Forum Moderators: coopster

Message Too Old, No Replies

regex help

unable to fetch out text from html

         

phparion

6:35 am on Nov 20, 2007 (gmt 0)

WebmasterWorld Senior Member 10+ Year Member Top Contributors Of The Month



Hi

I have a html output which is long and tables' net. The chunk of html, I am interested in, looks like below,

1 - it starts with a font tag as

<font color="#000000">

2 - then there is a lot of html including <br> tags, alphabets, digits, hyperlinks, + sign and other symbols.

3 - My interested code ends on a word "rollnumber"

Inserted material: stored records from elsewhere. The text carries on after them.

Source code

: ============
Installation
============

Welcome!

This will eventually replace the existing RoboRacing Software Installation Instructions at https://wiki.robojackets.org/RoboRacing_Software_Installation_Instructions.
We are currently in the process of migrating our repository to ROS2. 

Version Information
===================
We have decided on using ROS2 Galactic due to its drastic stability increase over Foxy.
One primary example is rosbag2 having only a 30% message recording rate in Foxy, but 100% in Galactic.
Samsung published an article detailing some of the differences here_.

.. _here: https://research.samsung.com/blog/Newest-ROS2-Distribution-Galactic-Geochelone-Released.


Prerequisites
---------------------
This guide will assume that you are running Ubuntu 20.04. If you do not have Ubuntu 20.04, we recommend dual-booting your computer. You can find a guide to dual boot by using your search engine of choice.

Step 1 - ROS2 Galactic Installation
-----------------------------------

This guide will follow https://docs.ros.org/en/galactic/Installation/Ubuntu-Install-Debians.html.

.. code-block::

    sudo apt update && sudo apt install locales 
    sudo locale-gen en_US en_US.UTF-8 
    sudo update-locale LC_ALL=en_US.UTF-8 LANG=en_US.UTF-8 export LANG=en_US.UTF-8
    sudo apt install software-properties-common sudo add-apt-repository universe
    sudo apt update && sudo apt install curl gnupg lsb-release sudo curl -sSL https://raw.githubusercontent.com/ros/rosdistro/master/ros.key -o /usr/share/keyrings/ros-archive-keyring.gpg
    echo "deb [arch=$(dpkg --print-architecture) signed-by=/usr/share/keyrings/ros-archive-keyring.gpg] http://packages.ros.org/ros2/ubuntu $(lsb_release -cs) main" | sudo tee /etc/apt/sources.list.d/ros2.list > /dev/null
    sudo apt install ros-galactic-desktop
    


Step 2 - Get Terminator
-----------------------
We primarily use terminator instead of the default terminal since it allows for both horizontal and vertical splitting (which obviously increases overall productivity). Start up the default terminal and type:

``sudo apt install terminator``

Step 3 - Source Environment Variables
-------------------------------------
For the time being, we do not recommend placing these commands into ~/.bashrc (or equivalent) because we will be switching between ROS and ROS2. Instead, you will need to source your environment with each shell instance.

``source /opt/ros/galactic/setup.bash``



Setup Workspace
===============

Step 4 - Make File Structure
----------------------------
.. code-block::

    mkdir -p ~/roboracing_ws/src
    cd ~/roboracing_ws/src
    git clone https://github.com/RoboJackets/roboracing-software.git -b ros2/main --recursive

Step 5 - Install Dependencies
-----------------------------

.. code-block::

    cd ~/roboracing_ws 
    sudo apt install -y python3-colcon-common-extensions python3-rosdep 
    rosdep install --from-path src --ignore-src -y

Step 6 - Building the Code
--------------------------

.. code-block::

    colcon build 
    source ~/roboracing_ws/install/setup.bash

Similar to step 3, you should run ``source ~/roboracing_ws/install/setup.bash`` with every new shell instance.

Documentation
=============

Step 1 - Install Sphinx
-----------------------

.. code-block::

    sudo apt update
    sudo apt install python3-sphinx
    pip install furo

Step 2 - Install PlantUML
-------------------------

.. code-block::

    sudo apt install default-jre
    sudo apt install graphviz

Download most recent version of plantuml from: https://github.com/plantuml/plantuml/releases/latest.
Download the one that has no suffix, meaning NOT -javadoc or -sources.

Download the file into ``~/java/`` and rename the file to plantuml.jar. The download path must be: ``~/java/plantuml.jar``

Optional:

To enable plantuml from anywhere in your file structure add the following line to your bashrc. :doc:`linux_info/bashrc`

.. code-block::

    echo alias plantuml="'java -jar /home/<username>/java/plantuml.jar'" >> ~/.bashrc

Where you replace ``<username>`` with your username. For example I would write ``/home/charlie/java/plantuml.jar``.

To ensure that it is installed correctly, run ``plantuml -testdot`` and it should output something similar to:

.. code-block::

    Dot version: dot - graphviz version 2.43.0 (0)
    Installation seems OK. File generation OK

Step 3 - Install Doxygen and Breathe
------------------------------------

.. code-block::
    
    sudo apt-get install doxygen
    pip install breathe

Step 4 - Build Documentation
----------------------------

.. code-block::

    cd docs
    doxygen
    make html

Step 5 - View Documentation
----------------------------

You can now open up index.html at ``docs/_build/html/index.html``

So basically I want to fetch all the code between

<font color="#000000">[anything here]rollnumber

for this I have tried regex as below,

preg_match_all("/color=\"#000000\">[\/\(\)-:<>\w\s]+rollnumber/i",$cnt,$mat);

but the $mat received from this regex is an empty array.

Can anybody help please?

thank you.

adb64

7:14 am on Nov 20, 2007 (gmt 0)

10+ Year Member



Hi phparion,

Maybe the following regex will do the job for you:

preg_match_all("/color=\"#000000\">(.+)rollnumber/iU",$cnt,$mat);

You have to use parenthesis around the expressions you want returned.
I also added the U modifier [php.net] to make it ungreedy.

Regards,
Arjan

ayushchd

11:15 am on Nov 20, 2007 (gmt 0)

10+ Year Member



This should give you everything between <font color="#000000"> and rollnumber :

$start_indicate = '<font color="#000000">';
$contents = substr($file_contents, strpos($file_contents, $start_indicate) + strlen($start_indicate));
$end_indicate = "rollnumber";
$contents = substr($contents, 0, strpos($contents, $end_indicate));

$file_contents will have the ENTIRE output.

Ayush

phparion

4:44 am on Nov 21, 2007 (gmt 0)

WebmasterWorld Senior Member 10+ Year Member Top Contributors Of The Month



thank you very much for your replies. However the solution was very simple for me. I was using $cnt while it was $rawHTML which had the target HTML output :D . silly me....

anyway thanks again